** Instructions to follow **
Reproduce, please, only the lines from the first line below to the line containing "pinky tip: (217, 158)", inclusive.
###
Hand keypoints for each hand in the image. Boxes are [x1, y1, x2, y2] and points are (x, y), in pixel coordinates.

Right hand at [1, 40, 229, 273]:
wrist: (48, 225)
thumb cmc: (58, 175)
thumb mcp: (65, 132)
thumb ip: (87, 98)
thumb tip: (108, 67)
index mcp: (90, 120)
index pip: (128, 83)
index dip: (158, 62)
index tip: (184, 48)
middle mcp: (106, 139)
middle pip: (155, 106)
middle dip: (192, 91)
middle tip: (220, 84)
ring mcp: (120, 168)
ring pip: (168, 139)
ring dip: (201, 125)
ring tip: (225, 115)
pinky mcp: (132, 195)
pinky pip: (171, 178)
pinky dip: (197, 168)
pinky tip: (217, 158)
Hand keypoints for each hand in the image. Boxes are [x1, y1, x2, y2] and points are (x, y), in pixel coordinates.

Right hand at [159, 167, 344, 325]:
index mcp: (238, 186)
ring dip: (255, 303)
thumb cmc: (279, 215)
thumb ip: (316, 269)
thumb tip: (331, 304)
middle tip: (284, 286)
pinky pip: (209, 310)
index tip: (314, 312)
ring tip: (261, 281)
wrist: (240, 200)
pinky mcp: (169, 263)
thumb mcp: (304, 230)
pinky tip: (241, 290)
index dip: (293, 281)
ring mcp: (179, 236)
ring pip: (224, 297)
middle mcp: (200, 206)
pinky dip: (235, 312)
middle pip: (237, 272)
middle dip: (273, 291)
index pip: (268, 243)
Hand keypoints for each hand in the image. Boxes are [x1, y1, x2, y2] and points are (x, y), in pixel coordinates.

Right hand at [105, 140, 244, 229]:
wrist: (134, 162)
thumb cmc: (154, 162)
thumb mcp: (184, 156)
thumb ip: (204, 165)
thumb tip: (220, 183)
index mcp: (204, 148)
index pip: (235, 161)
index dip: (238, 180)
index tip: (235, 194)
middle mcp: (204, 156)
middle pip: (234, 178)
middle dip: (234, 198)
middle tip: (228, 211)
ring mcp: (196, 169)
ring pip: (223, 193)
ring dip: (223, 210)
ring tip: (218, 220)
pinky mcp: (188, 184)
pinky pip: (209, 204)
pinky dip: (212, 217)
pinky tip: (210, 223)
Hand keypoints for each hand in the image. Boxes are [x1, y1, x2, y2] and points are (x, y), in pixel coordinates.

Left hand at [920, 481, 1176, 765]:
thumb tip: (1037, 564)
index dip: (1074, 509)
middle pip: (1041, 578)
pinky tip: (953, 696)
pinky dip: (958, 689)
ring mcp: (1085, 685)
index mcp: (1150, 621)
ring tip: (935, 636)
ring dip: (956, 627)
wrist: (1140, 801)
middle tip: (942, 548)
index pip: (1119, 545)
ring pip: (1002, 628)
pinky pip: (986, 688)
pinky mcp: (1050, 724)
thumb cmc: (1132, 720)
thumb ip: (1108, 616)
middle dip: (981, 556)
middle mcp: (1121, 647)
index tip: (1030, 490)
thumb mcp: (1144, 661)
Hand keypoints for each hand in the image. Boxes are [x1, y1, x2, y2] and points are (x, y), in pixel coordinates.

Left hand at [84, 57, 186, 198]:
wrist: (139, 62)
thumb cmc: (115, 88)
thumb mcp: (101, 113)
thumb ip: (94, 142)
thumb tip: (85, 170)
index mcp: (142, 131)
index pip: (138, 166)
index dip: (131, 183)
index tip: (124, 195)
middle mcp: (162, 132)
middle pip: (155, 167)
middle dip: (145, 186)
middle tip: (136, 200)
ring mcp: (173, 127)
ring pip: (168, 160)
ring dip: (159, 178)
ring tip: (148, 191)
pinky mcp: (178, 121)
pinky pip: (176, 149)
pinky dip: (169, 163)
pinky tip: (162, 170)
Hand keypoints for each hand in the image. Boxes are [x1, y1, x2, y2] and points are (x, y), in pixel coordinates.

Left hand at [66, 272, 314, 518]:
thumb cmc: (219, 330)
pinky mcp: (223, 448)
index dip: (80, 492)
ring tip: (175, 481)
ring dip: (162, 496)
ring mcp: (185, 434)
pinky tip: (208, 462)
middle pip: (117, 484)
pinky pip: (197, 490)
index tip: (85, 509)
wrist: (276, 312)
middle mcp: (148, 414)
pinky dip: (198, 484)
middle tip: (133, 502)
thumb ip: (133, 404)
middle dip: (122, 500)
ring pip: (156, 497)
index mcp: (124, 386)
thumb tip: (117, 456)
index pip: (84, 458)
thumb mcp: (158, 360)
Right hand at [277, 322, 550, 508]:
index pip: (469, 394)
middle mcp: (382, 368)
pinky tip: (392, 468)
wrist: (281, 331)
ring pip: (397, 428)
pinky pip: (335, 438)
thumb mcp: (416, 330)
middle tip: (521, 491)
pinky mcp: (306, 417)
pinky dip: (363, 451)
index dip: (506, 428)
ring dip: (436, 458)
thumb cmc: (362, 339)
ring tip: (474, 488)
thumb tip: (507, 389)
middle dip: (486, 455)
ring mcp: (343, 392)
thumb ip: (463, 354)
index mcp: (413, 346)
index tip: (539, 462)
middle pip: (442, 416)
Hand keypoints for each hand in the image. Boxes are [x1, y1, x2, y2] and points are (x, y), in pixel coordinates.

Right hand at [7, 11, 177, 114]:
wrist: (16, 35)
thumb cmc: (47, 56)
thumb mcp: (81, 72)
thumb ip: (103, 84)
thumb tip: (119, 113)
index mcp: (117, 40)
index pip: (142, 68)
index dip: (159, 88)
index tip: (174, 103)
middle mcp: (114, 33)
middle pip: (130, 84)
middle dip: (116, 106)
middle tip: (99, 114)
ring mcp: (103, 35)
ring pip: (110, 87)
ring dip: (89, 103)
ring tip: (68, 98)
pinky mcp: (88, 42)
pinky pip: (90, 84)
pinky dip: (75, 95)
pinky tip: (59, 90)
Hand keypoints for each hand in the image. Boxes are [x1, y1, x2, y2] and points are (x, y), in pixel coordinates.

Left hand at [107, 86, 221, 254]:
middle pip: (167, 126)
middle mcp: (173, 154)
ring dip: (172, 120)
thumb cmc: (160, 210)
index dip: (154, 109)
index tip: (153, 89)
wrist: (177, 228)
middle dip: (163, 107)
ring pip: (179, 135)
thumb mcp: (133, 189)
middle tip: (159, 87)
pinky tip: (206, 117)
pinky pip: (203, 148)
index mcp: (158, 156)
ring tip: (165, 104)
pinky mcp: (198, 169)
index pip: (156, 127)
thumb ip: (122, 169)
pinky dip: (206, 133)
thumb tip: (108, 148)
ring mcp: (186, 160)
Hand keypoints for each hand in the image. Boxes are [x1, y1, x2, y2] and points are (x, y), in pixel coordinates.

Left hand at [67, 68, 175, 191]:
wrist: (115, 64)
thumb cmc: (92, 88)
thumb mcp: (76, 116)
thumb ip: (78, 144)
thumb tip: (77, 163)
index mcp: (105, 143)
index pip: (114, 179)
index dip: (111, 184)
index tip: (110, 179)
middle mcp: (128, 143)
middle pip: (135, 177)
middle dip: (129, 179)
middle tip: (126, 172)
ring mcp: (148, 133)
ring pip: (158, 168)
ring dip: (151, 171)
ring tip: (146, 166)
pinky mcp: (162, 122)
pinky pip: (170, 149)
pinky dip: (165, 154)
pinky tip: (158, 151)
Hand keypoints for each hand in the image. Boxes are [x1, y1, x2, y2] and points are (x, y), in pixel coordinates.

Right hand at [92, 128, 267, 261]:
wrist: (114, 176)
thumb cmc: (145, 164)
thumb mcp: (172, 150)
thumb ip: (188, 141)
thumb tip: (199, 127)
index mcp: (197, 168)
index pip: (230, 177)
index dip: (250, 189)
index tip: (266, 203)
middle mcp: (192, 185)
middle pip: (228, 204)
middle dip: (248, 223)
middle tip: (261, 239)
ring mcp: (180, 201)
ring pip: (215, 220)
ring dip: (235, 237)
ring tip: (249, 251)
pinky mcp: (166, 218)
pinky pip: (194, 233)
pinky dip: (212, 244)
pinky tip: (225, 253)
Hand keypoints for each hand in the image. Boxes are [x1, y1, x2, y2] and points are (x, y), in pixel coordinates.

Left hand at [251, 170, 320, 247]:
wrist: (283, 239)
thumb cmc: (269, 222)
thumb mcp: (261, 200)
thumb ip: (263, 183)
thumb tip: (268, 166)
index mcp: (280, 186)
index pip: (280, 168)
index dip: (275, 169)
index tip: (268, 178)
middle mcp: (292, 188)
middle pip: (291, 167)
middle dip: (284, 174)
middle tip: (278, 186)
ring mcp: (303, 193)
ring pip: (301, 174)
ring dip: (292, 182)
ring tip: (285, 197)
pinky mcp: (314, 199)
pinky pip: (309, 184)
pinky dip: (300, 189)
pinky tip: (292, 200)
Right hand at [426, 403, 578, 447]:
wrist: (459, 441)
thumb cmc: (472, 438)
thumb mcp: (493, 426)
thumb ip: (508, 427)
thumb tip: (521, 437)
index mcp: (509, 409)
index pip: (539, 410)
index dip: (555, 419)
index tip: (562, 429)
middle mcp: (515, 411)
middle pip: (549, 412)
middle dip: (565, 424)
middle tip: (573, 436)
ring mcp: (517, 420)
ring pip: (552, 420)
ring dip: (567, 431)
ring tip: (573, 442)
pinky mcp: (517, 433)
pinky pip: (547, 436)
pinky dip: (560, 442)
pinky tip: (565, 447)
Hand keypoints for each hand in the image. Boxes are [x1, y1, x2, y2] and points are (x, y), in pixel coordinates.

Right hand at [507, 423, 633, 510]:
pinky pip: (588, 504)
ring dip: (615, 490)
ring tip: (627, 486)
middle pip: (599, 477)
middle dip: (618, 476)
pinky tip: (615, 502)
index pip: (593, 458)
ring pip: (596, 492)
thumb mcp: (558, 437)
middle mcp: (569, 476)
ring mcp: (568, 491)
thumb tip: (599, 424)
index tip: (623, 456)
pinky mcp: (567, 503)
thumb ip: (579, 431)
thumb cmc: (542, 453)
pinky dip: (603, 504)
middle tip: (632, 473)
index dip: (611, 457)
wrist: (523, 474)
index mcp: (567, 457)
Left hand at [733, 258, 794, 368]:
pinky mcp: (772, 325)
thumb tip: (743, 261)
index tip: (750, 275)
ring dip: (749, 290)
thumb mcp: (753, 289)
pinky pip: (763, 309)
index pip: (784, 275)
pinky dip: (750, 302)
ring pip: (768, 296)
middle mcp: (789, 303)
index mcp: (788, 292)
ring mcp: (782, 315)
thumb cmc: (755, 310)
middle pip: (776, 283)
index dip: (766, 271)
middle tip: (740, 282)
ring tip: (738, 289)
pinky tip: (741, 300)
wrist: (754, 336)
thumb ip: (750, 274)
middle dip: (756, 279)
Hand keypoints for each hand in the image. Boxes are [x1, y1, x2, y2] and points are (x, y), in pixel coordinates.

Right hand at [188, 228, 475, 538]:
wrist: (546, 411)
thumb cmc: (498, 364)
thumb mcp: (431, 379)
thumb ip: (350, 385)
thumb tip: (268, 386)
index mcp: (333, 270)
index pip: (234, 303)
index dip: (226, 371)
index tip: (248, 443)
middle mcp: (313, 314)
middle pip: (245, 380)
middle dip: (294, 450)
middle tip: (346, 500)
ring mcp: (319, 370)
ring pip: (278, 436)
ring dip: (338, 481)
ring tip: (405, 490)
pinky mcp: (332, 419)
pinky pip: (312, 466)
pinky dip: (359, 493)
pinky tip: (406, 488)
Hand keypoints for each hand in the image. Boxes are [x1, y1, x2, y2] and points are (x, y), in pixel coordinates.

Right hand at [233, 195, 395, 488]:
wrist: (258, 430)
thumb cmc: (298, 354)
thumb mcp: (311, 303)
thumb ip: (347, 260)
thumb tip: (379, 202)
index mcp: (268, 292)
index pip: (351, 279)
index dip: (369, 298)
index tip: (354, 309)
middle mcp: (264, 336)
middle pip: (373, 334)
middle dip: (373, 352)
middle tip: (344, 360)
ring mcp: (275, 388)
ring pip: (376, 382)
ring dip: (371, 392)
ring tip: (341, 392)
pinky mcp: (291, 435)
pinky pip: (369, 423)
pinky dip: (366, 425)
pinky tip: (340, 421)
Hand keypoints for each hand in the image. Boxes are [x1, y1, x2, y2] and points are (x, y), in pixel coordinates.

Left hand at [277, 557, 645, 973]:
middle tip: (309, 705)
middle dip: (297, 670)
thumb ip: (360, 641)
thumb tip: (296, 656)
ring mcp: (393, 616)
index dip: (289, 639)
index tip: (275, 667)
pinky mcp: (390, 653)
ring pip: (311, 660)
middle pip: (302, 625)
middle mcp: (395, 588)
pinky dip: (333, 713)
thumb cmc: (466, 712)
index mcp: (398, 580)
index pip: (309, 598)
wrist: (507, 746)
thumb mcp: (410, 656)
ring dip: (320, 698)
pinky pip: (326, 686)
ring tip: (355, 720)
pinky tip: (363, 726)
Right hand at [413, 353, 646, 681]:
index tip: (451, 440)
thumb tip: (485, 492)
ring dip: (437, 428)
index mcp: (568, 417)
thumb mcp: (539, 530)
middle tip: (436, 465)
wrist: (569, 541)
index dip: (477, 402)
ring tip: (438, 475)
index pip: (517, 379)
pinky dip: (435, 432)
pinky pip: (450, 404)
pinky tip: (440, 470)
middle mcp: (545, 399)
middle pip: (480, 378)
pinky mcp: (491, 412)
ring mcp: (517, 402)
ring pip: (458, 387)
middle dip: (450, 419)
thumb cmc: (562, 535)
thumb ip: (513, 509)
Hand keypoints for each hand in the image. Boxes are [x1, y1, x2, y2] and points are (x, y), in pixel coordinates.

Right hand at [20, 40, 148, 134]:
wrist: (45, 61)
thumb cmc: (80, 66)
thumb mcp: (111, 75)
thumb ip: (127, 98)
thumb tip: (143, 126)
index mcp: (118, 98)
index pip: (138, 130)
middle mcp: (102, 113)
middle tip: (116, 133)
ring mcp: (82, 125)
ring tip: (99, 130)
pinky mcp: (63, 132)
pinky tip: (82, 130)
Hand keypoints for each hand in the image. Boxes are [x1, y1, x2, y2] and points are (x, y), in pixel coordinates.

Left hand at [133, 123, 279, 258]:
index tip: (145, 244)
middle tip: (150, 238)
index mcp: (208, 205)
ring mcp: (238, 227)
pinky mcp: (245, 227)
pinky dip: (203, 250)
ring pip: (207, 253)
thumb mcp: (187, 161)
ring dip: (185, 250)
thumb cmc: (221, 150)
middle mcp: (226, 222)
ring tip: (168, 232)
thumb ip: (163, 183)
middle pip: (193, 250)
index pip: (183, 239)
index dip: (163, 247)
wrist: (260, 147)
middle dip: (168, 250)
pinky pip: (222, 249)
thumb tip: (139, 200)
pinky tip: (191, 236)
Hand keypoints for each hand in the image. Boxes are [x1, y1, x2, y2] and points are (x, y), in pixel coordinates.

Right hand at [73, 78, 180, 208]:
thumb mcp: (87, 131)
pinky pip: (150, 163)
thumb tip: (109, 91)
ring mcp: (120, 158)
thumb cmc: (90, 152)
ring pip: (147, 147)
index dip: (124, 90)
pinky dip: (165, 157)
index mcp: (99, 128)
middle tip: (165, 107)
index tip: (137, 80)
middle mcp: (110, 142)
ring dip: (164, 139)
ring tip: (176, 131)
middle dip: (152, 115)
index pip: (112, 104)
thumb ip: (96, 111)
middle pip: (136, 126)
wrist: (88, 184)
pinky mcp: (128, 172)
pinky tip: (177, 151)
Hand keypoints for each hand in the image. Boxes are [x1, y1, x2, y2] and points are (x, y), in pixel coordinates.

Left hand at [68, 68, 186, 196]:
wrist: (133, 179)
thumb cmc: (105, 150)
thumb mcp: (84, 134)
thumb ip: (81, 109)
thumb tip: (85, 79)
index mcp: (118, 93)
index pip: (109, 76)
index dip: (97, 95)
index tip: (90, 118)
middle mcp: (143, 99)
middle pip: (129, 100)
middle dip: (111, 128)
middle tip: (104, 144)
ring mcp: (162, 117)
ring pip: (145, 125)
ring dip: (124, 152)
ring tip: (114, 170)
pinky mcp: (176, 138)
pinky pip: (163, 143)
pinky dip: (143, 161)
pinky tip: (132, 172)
###
** Expected answer **
Hand keypoints for each hand in the image. Boxes are [x1, y1, x2, y2] and points are (x, y), in pixel coordinates.

Right hand at [1, 40, 229, 273]:
wrist: (48, 225)
thumb cmc: (58, 175)
thumb mcp: (65, 132)
thumb ip: (87, 98)
thumb tip: (108, 67)
index mcp: (90, 120)
index pip: (128, 83)
index dip: (158, 62)
index tip: (184, 48)
middle mcp: (106, 139)
middle pip: (155, 106)
middle dip: (192, 91)
middle tip: (220, 84)
ring mcp: (120, 168)
ring pip: (168, 139)
ring dip: (201, 125)
ring tip: (225, 115)
pinky mcp: (132, 195)
pinky pip: (171, 178)
pinky dip: (197, 168)
pinky tip: (217, 158)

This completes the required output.